(Saved data entries)
####

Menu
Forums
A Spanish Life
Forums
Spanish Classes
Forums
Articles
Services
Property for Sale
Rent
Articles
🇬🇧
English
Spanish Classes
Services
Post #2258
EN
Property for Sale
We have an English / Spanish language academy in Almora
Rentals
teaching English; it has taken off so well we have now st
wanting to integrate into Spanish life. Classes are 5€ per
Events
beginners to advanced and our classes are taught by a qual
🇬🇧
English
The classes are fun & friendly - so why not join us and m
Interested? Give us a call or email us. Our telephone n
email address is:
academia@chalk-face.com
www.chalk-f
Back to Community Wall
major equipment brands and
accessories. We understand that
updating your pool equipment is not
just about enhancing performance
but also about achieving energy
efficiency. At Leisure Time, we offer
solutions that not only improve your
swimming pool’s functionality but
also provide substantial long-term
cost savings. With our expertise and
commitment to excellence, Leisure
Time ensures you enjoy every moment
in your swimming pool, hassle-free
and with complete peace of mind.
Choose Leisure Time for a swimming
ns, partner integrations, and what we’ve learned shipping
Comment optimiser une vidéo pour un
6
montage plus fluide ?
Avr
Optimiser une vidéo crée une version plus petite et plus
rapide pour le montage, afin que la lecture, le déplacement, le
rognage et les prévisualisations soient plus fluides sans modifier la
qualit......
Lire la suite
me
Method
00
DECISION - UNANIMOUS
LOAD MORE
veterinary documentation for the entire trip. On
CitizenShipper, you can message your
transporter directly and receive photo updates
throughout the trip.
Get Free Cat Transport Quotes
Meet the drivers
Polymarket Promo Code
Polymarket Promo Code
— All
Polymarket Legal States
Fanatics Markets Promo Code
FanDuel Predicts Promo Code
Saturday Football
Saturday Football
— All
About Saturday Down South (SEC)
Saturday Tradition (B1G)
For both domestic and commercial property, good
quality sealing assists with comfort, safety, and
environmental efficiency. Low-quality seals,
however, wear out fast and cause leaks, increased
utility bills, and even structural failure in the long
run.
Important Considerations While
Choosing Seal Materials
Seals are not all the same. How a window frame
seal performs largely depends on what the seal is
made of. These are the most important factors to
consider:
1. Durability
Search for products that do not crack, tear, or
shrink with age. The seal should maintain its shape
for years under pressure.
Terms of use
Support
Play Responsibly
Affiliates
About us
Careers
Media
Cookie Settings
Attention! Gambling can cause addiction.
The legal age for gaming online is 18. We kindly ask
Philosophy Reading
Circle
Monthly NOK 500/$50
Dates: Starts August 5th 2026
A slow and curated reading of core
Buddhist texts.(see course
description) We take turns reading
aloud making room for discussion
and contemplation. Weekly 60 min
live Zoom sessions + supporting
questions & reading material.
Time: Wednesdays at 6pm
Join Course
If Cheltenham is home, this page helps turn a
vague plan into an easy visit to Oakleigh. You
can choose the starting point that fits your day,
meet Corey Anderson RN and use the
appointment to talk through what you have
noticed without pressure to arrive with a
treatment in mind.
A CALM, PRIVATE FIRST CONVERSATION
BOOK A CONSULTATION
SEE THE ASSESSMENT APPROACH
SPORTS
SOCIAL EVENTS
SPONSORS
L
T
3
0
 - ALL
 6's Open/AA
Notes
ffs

####

WORK ITEM:
Within the data, count the lines that hold the word "Time". Answer with the figure and nothing more.

TASK RESPONSE:
4